* [Ausgewählter Text]:
▽

Am Rehrlplatz soll kein Einkaufszentrum, sonder nein Mix aus Wohnungen, Ordinationen und Geschäften entstehen. - © Storch, Ehlers & Partner
Die Pause über den Sommer soll für die Reduktion der Ausmaße des Projekts genutzt worden sein. Laut Mozigemba von der AH Projektentwicklung GmbH wurden auch die Anregungen des Weltkulturerbe-Vereins ICOMOS und der Anrainer berücksichtigt.
Das aktuelle Projekt wurde stark in seiner Höhe reduziert, und ist nun deutlich niedriger als das Unfallkrankenhaus (UKH). Auch die Abstände zu privaten Nachbarn sollen nun eingehalten worden sein. Die Zufahrt zum UKH ist gewährleistet.

△

* [Gezeigtes Material]:

▽

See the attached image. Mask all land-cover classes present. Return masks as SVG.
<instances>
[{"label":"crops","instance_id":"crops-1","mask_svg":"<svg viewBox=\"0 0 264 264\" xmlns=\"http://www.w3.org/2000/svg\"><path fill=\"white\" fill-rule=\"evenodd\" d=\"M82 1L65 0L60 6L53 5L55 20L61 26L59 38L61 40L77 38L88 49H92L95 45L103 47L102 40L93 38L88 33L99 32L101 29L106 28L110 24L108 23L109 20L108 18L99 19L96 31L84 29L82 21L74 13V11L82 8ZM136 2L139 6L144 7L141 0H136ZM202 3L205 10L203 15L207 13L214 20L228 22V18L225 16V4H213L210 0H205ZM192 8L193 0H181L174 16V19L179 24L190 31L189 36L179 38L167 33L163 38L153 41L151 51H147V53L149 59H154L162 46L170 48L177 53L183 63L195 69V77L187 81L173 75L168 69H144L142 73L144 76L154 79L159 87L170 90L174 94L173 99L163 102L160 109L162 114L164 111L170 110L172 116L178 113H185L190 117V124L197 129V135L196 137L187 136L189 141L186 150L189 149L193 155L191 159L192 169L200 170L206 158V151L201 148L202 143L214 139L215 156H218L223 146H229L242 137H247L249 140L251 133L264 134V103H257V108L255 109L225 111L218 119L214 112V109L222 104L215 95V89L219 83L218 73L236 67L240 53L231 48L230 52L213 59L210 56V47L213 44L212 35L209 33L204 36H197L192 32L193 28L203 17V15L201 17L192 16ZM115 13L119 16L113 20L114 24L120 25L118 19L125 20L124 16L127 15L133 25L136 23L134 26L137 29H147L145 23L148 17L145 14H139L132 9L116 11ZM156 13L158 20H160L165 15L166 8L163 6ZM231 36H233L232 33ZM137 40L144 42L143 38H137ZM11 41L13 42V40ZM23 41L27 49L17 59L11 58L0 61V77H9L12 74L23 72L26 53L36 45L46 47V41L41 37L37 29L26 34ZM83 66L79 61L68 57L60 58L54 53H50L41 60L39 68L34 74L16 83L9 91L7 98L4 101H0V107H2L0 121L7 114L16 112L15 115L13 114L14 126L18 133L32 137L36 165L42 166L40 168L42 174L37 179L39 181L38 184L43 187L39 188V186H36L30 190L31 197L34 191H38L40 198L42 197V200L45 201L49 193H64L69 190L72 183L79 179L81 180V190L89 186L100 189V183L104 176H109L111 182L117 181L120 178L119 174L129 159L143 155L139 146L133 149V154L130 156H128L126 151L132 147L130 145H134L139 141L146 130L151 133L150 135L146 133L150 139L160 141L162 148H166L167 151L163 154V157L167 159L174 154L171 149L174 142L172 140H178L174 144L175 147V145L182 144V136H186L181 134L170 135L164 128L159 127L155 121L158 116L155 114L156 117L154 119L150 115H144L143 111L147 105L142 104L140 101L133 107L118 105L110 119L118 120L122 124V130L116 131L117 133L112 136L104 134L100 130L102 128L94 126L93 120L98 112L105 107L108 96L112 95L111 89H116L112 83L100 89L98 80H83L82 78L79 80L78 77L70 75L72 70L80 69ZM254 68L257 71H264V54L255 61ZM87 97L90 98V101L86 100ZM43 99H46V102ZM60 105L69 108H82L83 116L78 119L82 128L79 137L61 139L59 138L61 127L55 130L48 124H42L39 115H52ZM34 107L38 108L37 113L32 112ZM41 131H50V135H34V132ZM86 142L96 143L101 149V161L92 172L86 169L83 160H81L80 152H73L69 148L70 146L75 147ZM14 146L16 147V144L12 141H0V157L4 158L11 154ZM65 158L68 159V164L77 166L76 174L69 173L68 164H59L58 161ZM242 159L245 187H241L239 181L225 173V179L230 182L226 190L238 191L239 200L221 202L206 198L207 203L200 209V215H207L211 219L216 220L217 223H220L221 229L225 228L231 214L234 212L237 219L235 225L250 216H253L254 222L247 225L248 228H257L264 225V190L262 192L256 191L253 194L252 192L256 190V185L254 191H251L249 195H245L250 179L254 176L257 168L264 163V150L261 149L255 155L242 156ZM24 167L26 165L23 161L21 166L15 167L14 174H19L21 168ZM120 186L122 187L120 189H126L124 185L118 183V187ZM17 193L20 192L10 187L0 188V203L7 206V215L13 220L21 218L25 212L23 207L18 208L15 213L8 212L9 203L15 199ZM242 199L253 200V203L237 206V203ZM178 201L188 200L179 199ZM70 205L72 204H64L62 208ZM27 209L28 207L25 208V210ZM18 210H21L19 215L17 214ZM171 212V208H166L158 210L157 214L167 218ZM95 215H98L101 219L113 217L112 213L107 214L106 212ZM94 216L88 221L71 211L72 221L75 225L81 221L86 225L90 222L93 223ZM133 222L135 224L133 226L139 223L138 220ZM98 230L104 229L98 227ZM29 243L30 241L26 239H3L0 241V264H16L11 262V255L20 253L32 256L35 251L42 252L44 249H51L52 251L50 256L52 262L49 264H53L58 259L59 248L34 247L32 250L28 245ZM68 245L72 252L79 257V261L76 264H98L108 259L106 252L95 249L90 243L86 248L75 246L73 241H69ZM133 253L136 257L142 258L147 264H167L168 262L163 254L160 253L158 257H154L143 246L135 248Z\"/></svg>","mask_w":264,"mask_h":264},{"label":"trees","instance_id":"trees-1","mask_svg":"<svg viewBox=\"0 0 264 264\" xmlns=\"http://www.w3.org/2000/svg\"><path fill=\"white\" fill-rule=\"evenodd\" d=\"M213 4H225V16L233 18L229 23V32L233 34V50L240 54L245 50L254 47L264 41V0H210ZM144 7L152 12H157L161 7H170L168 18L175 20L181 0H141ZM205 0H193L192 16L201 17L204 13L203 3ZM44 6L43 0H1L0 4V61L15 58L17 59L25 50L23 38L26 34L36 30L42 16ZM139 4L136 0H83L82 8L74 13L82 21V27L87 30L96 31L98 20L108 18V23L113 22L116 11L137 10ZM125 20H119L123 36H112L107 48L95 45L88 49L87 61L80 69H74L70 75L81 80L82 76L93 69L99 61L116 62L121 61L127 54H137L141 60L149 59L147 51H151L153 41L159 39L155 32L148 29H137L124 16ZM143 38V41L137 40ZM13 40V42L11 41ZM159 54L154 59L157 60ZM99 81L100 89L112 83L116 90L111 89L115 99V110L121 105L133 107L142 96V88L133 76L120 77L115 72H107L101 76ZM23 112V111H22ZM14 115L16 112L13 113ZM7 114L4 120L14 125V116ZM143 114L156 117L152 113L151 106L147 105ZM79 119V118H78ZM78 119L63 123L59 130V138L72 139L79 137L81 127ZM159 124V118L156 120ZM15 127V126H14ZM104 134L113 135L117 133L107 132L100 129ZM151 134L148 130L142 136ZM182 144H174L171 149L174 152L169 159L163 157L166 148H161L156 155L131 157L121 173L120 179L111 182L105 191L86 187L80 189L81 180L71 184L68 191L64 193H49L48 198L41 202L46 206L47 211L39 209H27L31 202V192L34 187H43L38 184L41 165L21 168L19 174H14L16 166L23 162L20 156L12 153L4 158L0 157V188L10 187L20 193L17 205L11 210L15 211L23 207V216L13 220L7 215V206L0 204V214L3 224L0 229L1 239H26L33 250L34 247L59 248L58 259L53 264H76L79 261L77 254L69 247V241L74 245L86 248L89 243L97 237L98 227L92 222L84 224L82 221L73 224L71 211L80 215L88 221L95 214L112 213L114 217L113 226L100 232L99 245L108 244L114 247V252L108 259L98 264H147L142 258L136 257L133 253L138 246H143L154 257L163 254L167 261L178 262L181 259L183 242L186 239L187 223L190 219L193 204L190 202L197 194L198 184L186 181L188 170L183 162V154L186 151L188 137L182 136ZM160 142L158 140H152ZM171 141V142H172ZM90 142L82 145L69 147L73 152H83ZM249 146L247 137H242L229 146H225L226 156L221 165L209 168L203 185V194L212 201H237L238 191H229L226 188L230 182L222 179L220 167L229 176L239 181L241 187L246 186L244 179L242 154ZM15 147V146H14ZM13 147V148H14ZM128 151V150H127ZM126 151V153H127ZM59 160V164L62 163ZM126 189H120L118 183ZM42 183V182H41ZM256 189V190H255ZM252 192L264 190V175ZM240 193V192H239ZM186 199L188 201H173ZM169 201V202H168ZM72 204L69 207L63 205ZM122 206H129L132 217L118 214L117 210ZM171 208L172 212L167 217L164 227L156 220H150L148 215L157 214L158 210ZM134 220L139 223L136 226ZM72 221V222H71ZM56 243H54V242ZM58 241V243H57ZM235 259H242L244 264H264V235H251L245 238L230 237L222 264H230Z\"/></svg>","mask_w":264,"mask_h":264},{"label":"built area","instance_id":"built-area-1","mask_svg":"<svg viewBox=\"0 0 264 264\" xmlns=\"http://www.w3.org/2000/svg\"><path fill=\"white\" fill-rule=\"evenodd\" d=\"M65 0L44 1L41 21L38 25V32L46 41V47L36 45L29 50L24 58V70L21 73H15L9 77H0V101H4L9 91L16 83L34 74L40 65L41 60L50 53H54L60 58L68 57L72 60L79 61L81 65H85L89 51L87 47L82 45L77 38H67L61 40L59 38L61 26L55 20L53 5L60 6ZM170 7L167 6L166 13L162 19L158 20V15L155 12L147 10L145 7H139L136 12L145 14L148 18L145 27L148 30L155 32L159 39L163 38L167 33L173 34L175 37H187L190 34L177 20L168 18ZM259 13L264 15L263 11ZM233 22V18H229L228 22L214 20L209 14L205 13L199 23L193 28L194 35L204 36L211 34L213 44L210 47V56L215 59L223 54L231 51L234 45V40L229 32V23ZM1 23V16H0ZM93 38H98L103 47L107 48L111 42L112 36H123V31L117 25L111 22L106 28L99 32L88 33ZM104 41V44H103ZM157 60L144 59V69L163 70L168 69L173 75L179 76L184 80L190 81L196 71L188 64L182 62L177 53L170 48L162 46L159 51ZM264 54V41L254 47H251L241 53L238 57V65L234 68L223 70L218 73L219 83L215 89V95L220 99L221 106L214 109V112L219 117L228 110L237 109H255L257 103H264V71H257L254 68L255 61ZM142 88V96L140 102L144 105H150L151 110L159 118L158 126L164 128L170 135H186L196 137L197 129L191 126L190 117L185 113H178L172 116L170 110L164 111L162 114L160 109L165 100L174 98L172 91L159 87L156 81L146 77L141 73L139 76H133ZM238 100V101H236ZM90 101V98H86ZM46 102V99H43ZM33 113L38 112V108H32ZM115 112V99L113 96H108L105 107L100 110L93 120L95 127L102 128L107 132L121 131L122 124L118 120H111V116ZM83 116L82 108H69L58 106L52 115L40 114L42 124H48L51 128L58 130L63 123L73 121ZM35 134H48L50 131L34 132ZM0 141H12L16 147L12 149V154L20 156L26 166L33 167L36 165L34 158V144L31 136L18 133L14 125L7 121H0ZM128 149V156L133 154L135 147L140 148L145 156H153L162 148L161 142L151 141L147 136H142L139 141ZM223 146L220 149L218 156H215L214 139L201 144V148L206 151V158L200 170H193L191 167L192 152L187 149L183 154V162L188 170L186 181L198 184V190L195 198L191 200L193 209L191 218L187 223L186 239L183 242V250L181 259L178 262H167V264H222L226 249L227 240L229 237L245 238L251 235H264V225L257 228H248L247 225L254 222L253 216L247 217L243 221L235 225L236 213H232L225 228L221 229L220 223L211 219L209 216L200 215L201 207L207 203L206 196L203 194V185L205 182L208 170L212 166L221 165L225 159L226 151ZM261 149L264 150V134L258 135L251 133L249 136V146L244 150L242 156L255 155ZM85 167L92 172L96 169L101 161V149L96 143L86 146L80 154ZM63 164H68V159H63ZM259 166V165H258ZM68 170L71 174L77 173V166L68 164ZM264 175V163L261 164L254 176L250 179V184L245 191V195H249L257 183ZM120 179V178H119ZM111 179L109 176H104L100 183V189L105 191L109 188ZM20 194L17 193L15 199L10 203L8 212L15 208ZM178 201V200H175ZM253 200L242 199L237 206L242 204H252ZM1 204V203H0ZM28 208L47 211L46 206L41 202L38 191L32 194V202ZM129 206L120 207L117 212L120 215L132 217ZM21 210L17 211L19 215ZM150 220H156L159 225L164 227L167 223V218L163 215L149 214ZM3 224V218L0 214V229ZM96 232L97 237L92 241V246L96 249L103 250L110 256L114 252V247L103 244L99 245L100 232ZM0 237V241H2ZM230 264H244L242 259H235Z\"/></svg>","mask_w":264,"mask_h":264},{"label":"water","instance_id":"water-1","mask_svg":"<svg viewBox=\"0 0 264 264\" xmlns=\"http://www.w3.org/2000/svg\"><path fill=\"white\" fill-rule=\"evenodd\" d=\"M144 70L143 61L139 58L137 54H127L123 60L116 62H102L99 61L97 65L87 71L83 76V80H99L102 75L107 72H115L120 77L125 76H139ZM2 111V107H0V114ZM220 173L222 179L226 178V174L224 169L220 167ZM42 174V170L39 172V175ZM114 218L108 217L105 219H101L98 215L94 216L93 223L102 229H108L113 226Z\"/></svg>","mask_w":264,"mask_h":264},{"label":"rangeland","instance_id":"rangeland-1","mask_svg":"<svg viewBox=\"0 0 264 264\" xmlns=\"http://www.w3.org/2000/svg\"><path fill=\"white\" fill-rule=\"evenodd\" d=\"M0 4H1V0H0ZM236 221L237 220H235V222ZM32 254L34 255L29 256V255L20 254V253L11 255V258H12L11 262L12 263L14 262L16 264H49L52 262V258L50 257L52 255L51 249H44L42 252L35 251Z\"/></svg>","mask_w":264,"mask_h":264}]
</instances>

△

* [Arbeitsauftrag 1]:
Stimmen diese Aussagen mit dem Text über das Projekt am Rehrlplatz überein? (a) Das Projekt ist jetzt niedriger als das Unfallkrankenhaus. (b) Die Anregungen von ICOMOS wurden nicht berücksichtigt. (c) Die Zufahrt zum Unfallkrankenhaus ist nicht mehr möglich. Antworte jeweils mit Ja oder Nein und zitiere die entscheidenden Worte wörtlich.
* [Arbeitsauftrag 2]:
Schreib den Text über das Projekt am Rehrlplatz nach seinem letzten Satz weiter.

* [Lösung 1]:
(a) Ja: „ist nun deutlich niedriger als das Unfallkrankenhaus (UKH)“
(b) Nein: „wurden auch die Anregungen des Weltkulturerbe-Vereins ICOMOS und der Anrainer berücksichtigt“
(c) Nein: „Die Zufahrt zum UKH ist gewährleistet.“

* [Lösung 2]:
Am Rehrlplatz soll kein Einkaufszentrum, sondern ein Mix aus Wohnungen, Ordinationen und Geschäften entstehen, betont Mozigemba am Dienstag in einer Aussendung. Es soll ein qualitativ hochwertiger Wohnraum geschaffen werden. Rund 50 unterschiedlich große Wohneinheiten sind vorgesehen, die Tiefgarage mit 163 Stellplätzen soll auch öffentlich genutzt werden können. Für diverse Kleinläden steht eine Gesamtfläche von 800 Quadratmeter zur Verfügung. Praktizierenden Ärzten des UKH werden ein Boarding House und Ordinationsflächen geboten. Auch eine öffentliche Apotheke könnte sich laut Projektwerber am Rehrlplatz niederlassen.